→ RECORDED DATA:
=== Section Start ===
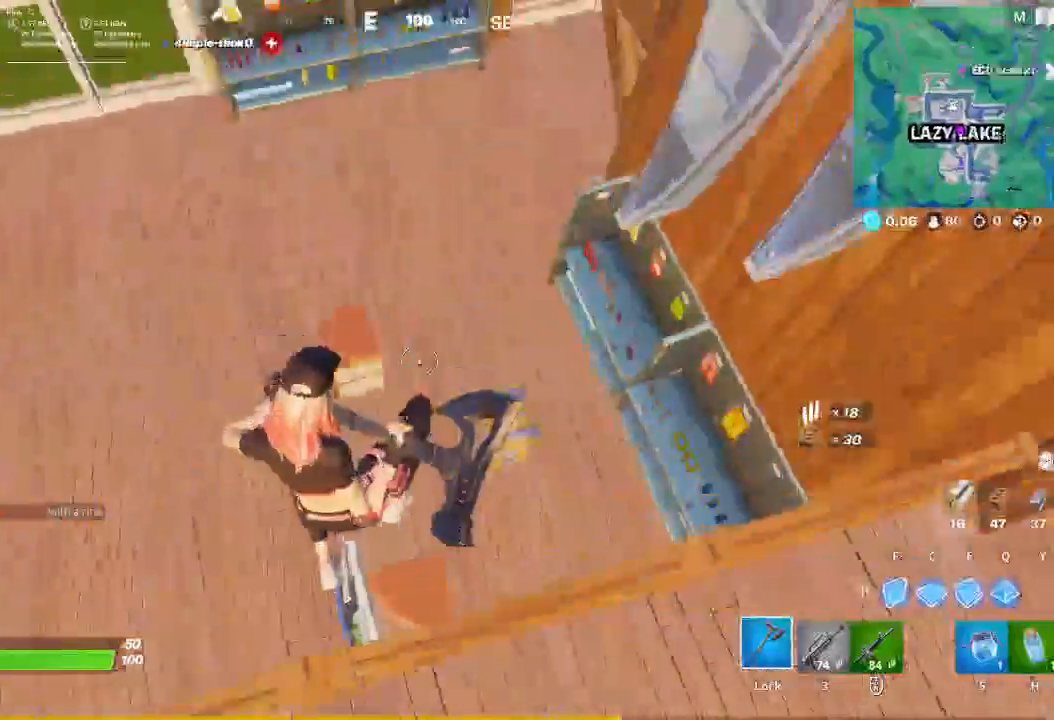
{"keys": ["w"], "mouse": [], "events": [[67, "a", "up"]]}
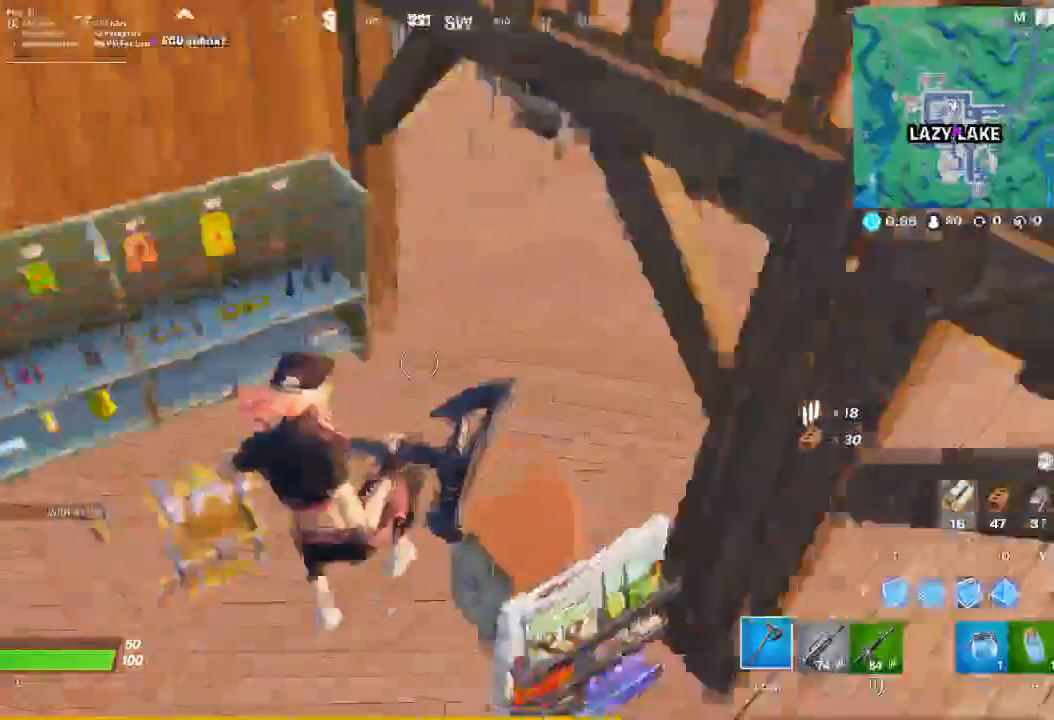
{"keys": ["w"], "mouse": ["left"], "events": [[400, "mouse_left", "down"]]}
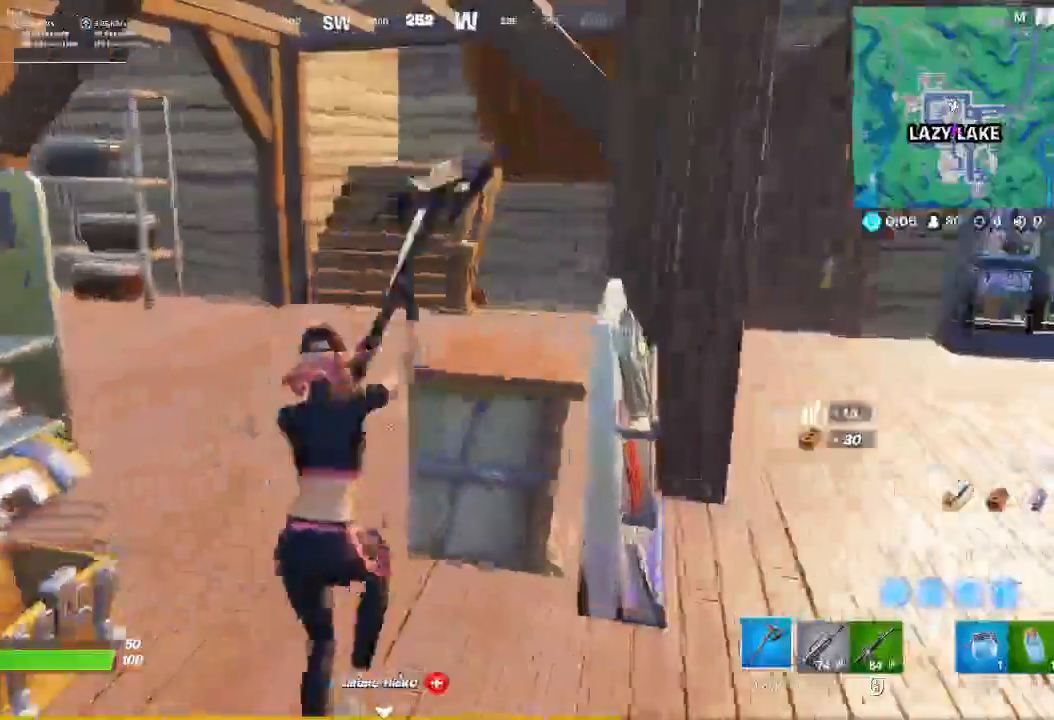
{"keys": ["w"], "mouse": [], "events": [[67, "t", "down"], [133, "t", "up"], [233, "a", "down"], [333, "space", "down"], [367, "mouse_left", "up"], [433, "space", "up"], [467, "a", "up"]]}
=== Section End ===
→ WHAT THE EXERCISE ASKS: Your answer must be the full listing, copied exactly, with no pictures in it.

→ RESPONSE TO THIS TASK:
{"keys": ["w"], "mouse": [], "events": [[67, "a", "up"]]}
{"keys": ["w"], "mouse": ["left"], "events": [[400, "mouse_left", "down"]]}
{"keys": ["w"], "mouse": [], "events": [[67, "t", "down"], [133, "t", "up"], [233, "a", "down"], [333, "space", "down"], [367, "mouse_left", "up"], [433, "space", "up"], [467, "a", "up"]]}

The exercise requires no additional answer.